El ocaso de los NFTs en el mundo del arte
Hace apenas unos años, los NFTs (Tokens No Fungibles) se vendían como la gran revolución cultural. Una suerte de certificado digital de propiedad que prometía lo imposible: darle unicidad a lo infinitamente replicable. Se nos dijo que con ellos los artistas digitales encontrarían por fin un mercado justo y global, y que los coleccionistas tendrían el privilegio de poseer un “original” en un mundo virtual de
copias sin fin. El discurso era seductor: blockchain, descentralización, democratización. Y los titulares no se hicieron esperar: millones pagados por un archivo JPG, subastas históricas, promesas de que el arte ya no volvería a ser el mismo.
Pero como todo espejismo, el brillo se evaporó. El mercado de los NFTs se infló de obras mediocres creadas a la carrera por quienes solo buscaban especular. Lo que se vendía no era arte, era humo envasado en blockchain. Y cuando la novedad se desgastó, los precios se desplomaron. La mayoría de esos supuestos tesoros digitales hoy no valen ni una fracción de lo que costaron. La burbuja reventó, dejando en evidencia que el interés no estaba en el arte, sino en la promesa de enriquecerse rápido.
El ejemplo más contundente de este derrumbe lo acaba de dar Christie’s. La misma casa de subastas que en 2021 hizo historia al vender un NFT de Beeple por 69 millones de dólares acaba de cerrar su flamante departamento digital. Su plataforma Christie’s 3.0 jamás logró consolidarse: ninguna venta superó los 400.000 dólares, y la especulación inicial se fue por el desagüe. Hace unas semanas despidieron a su vicepresidenta de arte digital y anunciaron que los NFTs dejarán de tener un espacio propio y estarán diluidos ahora dentro de las
categorías tradicionales. Así reaccionan los gigantes cuando entienden que el rey está desnudo.
Y aquí está el punto central: nada reemplaza lo hecho a mano. Ningún token, por muy seguro que sea, puede imitar el valor que tienen la imperfección de una pincelada, la textura de un lienzo, el golpe de un cincel. Lo digital podrá ser ingenioso, podrá generar comunidad, incluso podrá entretener. Pero carece de la carga humana que hace al arte memorable: el error, el esfuerzo, la destreza y la materialidad. Tener un archivo en una billetera digital no es lo mismo que tener un cuadro que respira en la pared o una escultura que ocupa un espacio en el mundo.
La caída de los NFTs es también una advertencia. El mercado del arte, cada vez más sometido a las reglas de la especulación, corrió detrás de una moda creyendo que podía reemplazar siglos de tradición manual con la promesa de la tecnología. Se olvidaron de que el arte no es solo mercancía: es oficio, huella, cuerpo, tiempo. Mientras tanto, miles de compradores quedaron atrapados con imágenes sobrevaloradas cuyo único mérito era haber estado de moda por un par de meses.
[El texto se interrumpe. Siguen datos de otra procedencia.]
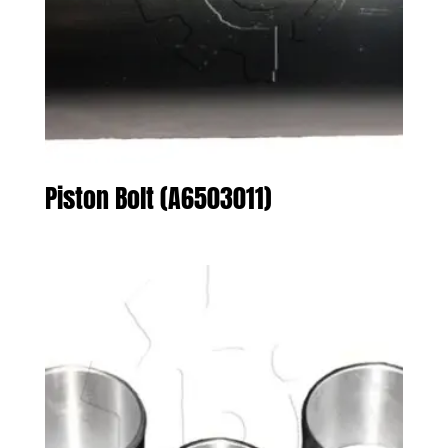
Piston Bolt (A6503011)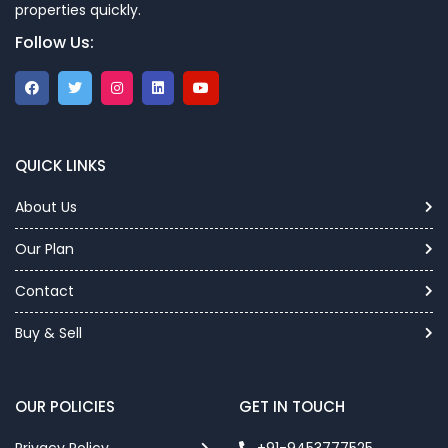
properties quickly.
Follow Us:
QUICK LINKS
About Us
Our Plan
Contact
Buy & Sell
OUR POLICIES
GET IN TOUCH
Privacy Policy
+91-9453777525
Que Christie’s cierre su departamento digital no es un detalle menor: es la confesión de que el mercado ya no cree en aquello que hace poco vendía como el futuro. El experimento NFT quedará en la historia como una fiebre pasajera, un delirio colectivo alimentado por la avaricia y la ingenuidad. Y lo verdaderamente irónico es que, en medio de tanto discurso sobre la innovación, lo que emerge con más fuerza es lo de siempre: el valor irremplazable de la mano humana sobre la materia.
Los NFTs nos hicieron creer que el arte podía reducirse a un código y a una transacción. Su caída nos recuerda, con fuerza, que el arte real sigue estando en otra parte: en la imperfección, en la destreza, en lo tangible. En aquello que ninguna blockchain, por poderosa que sea, podrá tokenizar jamás.